A temporary increase in births is not uncommon after soldiers return, but the boom this year is the biggest the post has seen in decades, said Lt. Col. Diane Adams, chief of women’s health at Blanchfield Army Community Hospital.
The base is seeing “a lot more folks with family on the mind when they returned this time around,” Adams said.
About 19,000 soldiers returned to Fort Stewart, Ga., in the first months of 2006, and the hospital there saw a baby boom nine months later, delivering more than 100 babies a month, compared with 76 per month the previous year. Fort Hood in Texas saw deliveries peak at 289 in March 2006, well above the 213 average.
Lt. Trena Buggs, a labor and delivery nurse at Blanchfield, got pregnant herself not long after her husband, a Special Forces soldier, returned from Iraq in early 2006, and she gave birth in May.
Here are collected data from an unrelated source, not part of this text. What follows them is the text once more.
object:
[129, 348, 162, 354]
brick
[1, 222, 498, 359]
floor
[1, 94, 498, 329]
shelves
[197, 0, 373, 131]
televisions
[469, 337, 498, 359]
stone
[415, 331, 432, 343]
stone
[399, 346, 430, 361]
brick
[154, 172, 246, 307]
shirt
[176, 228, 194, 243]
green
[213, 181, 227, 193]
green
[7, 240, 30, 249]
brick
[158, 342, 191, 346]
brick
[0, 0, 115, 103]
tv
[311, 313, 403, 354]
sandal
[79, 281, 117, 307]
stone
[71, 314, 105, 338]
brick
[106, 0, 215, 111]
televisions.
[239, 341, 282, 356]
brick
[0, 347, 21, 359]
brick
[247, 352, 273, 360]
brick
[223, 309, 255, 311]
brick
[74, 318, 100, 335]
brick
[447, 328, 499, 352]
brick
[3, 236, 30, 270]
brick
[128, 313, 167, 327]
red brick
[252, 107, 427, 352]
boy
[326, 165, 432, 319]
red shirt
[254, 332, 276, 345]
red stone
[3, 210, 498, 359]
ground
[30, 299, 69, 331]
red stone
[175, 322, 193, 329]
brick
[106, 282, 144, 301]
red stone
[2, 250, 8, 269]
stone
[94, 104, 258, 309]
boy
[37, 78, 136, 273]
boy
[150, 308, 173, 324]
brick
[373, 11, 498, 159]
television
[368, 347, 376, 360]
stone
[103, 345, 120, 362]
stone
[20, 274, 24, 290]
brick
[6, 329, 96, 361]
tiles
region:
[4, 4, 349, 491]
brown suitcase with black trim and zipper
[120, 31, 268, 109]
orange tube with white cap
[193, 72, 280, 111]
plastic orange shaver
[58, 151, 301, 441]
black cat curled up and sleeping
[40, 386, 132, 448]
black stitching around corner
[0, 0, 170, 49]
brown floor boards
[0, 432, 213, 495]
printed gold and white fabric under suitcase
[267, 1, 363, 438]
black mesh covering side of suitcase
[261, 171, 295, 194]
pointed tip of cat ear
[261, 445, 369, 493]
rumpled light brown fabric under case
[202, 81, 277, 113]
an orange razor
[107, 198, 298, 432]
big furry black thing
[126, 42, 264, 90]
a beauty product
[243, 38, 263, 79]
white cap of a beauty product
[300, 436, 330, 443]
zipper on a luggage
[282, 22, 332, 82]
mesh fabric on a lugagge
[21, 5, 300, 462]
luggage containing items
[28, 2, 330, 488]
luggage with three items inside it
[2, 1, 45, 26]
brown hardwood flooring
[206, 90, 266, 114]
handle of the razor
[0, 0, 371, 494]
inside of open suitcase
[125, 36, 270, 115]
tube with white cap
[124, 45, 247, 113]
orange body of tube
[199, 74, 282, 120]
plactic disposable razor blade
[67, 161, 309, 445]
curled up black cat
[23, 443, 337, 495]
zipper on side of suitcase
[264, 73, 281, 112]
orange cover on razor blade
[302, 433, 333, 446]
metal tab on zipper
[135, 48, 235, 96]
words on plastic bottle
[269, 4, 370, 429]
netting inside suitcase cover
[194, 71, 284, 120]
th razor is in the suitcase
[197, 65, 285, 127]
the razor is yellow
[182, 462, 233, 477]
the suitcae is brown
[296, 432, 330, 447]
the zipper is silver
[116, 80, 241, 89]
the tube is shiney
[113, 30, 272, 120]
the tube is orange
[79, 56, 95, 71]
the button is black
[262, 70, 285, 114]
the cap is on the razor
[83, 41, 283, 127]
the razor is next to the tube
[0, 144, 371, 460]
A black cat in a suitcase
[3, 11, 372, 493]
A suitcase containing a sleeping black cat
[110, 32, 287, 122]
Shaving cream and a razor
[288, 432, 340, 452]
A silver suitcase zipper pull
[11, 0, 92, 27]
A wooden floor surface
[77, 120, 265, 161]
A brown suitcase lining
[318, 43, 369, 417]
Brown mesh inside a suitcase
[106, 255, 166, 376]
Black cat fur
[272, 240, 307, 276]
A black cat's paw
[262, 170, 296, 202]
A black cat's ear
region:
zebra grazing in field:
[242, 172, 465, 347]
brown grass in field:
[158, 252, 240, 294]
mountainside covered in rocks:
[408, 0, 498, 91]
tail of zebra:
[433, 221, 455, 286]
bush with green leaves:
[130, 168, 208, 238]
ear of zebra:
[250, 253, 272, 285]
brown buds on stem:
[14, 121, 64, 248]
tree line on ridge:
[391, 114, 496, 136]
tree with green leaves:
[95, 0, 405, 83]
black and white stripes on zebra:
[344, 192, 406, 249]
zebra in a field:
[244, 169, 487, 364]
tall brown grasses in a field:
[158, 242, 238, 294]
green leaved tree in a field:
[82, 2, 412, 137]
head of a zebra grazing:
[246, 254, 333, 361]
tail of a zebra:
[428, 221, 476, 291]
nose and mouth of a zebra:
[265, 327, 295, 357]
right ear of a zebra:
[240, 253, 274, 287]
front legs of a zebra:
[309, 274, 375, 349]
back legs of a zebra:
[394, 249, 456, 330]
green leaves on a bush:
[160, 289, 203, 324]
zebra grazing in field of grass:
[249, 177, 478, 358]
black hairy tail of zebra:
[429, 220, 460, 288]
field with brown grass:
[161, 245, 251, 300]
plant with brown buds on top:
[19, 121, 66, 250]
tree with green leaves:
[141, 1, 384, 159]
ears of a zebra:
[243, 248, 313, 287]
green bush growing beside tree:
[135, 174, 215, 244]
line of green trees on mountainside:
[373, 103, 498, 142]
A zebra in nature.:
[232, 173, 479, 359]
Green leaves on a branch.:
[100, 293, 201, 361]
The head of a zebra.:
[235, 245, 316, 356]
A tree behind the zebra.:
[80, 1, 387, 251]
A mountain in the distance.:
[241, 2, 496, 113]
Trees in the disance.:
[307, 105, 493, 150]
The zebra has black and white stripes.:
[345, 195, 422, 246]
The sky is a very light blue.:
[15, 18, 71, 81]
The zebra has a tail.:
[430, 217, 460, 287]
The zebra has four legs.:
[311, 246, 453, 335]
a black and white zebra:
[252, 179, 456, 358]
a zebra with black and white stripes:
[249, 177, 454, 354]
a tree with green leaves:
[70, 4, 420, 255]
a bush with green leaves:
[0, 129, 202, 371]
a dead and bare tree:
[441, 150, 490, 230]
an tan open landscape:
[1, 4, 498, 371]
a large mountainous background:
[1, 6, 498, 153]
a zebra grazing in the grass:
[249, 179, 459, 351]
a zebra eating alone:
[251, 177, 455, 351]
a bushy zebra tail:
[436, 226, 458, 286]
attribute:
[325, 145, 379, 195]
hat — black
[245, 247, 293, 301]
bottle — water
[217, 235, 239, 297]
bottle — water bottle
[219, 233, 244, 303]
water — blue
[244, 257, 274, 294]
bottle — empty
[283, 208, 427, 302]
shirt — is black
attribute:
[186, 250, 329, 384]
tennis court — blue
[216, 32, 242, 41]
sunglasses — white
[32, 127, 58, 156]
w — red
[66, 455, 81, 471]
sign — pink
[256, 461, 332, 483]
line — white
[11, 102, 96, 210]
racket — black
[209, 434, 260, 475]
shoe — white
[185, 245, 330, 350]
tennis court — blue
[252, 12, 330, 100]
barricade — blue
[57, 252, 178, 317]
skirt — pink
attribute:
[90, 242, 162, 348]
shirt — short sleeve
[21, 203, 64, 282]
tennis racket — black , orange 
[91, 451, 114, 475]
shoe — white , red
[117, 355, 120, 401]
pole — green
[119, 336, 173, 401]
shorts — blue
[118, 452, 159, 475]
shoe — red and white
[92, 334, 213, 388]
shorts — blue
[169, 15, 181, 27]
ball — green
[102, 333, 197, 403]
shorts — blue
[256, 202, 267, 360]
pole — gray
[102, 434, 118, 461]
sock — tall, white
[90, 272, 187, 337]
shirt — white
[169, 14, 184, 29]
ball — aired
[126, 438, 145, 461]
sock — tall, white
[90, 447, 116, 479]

She knew what to expect when the 101st Airborne came back between August and December of last year.
“We knew that any time the soldiers are deployed, we knew the one thing they liked to do best when they come home is get a little bit of loving,” she said.
In many cases, the father was back in Iraq by the time the baby arrived; many soldiers have heard their children’s first cries via cell phone.
In the Fort Campbell hospital’s busy maternity waiting room, many new mothers do not even seem to notice when Brahms’ lullaby starts playing over the public address system — the signal that another baby has just been born.
Adams hears the lullaby about seven times a day.
“We should be close to 2,300 for the year,” she said. “Last year we delivered 1,352, to give you a comparison.”
The baby boom at Fort Campbell is expected to continue through December, which also happens to be when three units from the 101st Airborne are set to return to Iraq. Another three units are scheduled to leave for Afghanistan early next year.
About 20 percent of the new mothers at Fort Campbell are active-duty soldiers themselves, Adams said.
New mothers are exempt from deployment for four months. But after that, husband-and-wife soldiers have to arrange for child care if they are both sent overseas. Often, relatives or close friends take care of the children.